Online Help for Customized Subsetting - SDA 4.1

This file contains the online help available from inside the SDA subset program.

Subset Data File Characteristics
- Type of data file
- Order of variables on the file
Codebook for Subset Data
Data Definitions for Statistical Programs
Filter(s) for Selecting Cases
- Numeric filter variables
  - Open-ended Ranges using '*' and '**'
- Character variables as filters
Specifying Variables to Include in the Subset
- Specify individual variable names
- Select variables from groups
  - To see what is in a group
  - To select variables from a group

Data File to Produce

Data File Characteristics

The data file produced by the subsetting procedure is a simple text file (an ASCII file). The file has one line (record) per case, and each variable is placed into a fixed set of columns.

The values of each variable are placed into adjacent columns in the data record. By default, there are no extra blanks or commas between adjacent variables. As an option, the user may specify that adjacent variables be separated either by a blank space or by a comma.

Type of data file

The data file can be one of the following:

Text file, with no added blanks between variables
Text file, with a blank inserted between each variable
CSV (Comma Separated Values) file, with a comma inserted between each variable, and a header record containing the names of the variables.

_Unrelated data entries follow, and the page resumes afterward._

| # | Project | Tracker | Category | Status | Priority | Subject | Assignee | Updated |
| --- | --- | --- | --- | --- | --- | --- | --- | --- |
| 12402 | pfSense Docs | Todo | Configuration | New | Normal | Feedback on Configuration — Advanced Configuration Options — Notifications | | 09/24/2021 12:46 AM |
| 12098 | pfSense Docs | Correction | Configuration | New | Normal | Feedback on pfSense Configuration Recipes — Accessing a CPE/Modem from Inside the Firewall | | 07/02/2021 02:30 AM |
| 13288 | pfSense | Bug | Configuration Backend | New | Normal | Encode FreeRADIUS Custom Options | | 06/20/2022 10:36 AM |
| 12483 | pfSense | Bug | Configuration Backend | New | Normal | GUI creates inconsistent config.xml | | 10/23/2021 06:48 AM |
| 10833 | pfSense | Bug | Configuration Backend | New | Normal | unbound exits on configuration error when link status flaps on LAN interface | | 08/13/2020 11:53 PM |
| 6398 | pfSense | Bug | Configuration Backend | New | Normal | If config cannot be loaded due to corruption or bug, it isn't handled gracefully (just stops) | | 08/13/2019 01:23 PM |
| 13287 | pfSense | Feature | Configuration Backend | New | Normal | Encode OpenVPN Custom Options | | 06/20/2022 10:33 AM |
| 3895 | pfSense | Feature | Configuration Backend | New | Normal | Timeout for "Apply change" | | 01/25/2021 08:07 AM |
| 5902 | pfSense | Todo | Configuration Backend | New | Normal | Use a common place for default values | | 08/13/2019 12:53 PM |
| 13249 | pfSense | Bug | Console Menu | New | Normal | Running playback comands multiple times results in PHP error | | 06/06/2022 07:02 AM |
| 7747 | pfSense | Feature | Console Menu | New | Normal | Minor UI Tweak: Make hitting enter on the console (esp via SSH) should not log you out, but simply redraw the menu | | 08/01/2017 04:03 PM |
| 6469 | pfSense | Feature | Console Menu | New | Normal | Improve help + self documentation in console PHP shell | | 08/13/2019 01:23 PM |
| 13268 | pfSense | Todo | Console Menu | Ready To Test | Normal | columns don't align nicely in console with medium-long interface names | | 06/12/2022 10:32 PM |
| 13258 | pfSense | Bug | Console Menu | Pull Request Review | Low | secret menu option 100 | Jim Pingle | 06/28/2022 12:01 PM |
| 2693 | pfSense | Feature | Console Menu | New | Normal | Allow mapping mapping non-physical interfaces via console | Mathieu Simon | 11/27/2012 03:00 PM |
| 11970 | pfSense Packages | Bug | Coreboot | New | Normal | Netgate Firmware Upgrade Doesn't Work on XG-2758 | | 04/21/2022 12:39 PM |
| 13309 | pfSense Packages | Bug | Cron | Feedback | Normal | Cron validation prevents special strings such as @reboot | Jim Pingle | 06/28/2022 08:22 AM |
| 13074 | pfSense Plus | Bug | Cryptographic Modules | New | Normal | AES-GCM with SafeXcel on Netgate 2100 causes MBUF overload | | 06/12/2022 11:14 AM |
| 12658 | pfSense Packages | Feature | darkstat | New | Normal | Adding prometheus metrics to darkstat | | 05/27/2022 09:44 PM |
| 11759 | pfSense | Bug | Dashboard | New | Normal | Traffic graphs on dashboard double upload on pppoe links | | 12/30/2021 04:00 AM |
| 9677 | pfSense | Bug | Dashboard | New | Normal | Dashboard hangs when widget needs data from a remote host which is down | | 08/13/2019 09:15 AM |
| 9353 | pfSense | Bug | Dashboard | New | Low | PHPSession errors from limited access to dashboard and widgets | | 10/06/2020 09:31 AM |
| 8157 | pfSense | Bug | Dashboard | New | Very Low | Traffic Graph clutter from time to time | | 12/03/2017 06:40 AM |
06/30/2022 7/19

Having a blank or a comma between variables may facilitate reading of the data file by database or spreadsheet programs (like Excel). Note that delimiters do not matter for SAS, SPSS, Stata, SDA, or other statistical packages. They can read a data file in fixed-column format either with or without delimiters between variables.

Order of variables on the file

If individual variables have been specified in the text box, those variables will come first, in the order specified. The remaining variables will be output in the same order found in the variable tree and codebook.

Codebook for Subset Data

A codebook can be generated that documents the variables included in the subset data file. For each variable, the codebook typically includes:

the name and the long label of the variable
the text of the question that produced the variable
the category codes and labels
the column location of the variable in the data record
certain properties of the variable such as the number of decimal places and the missing-data codes (if any).

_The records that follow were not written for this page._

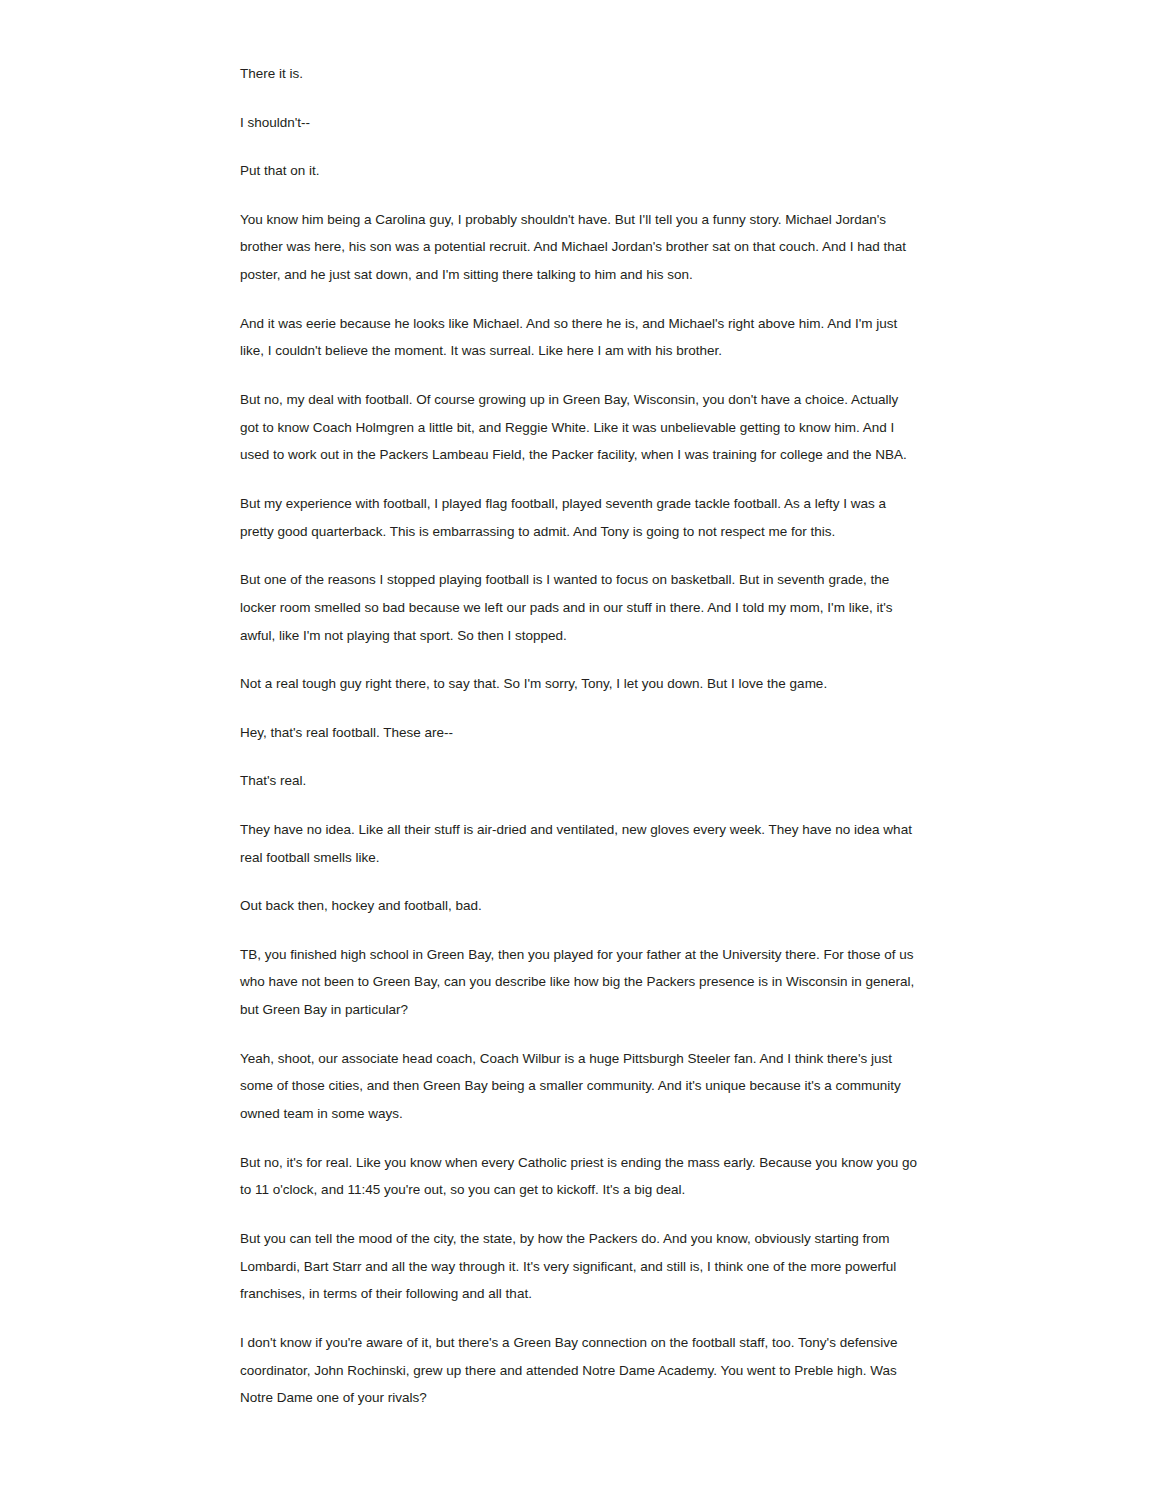There it is.
I shouldn't--
Put that on it.
You know him being a Carolina guy, I probably shouldn't have. But I'll tell you a funny story. Michael Jordan's brother was here, his son was a potential recruit. And Michael Jordan's brother sat on that couch. And I had that poster, and he just sat down, and I'm sitting there talking to him and his son.
And it was eerie because he looks like Michael. And so there he is, and Michael's right above him. And I'm just like, I couldn't believe the moment. It was surreal. Like here I am with his brother.
But no, my deal with football. Of course growing up in Green Bay, Wisconsin, you don't have a choice. Actually got to know Coach Holmgren a little bit, and Reggie White. Like it was unbelievable getting to know him. And I used to work out in the Packers Lambeau Field, the Packer facility, when I was training for college and the NBA.
But my experience with football, I played flag football, played seventh grade tackle football. As a lefty I was a pretty good quarterback. This is embarrassing to admit. And Tony is going to not respect me for this.
But one of the reasons I stopped playing football is I wanted to focus on basketball. But in seventh grade, the locker room smelled so bad because we left our pads and in our stuff in there. And I told my mom, I'm like, it's awful, like I'm not playing that sport. So then I stopped.
Not a real tough guy right there, to say that. So I'm sorry, Tony, I let you down. But I love the game.
Hey, that's real football. These are--
That's real.
They have no idea. Like all their stuff is air-dried and ventilated, new gloves every week. They have no idea what real football smells like.
Out back then, hockey and football, bad.
TB, you finished high school in Green Bay, then you played for your father at the University there. For those of us who have not been to Green Bay, can you describe like how big the Packers presence is in Wisconsin in general, but Green Bay in particular?
Yeah, shoot, our associate head coach, Coach Wilbur is a huge Pittsburgh Steeler fan. And I think there's just some of those cities, and then Green Bay being a smaller community. And it's unique because it's a community owned team in some ways.
But no, it's for real. Like you know when every Catholic priest is ending the mass early. Because you know you go to 11 o'clock, and 11:45 you're out, so you can get to kickoff. It's a big deal.
But you can tell the mood of the city, the state, by how the Packers do. And you know, obviously starting from Lombardi, Bart Starr and all the way through it. It's very significant, and still is, I think one of the more powerful franchises, in terms of their following and all that.
I don't know if you're aware of it, but there's a Green Bay connection on the football staff, too. Tony's defensive coordinator, John Rochinski, grew up there and attended Notre Dame Academy. You went to Preble high. Was Notre Dame one of your rivals?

A table of contents listing the name and long label of each variable is included at the front of the codebook.

The codebook is a text file formatted for printing. It should be printed with a fixed width (non-proportional) font such as Courier. Since the codebooks generally use between 70 and 80 characters per line, a 10-point font is a good choice.

The codebook file has a new-page character (form-feed) every 60 lines. Note, however, that not all printers will recognize that character and skip to a new page. In such cases you may have to hand-edit the file to produce the page breaks you want.

Data Definitions for Statistical Programs

SAS data definitions

The SAS data definitions include all the necessary information to create a SAS data library for the subset of variables selected on this run. Before using this file on your computer, however, it will be necessary to add the name of the subset data file and the directory name for the data library on your computer to be used as input to this run. The place to put those names is clearly indicated near the top of the file of data definitions.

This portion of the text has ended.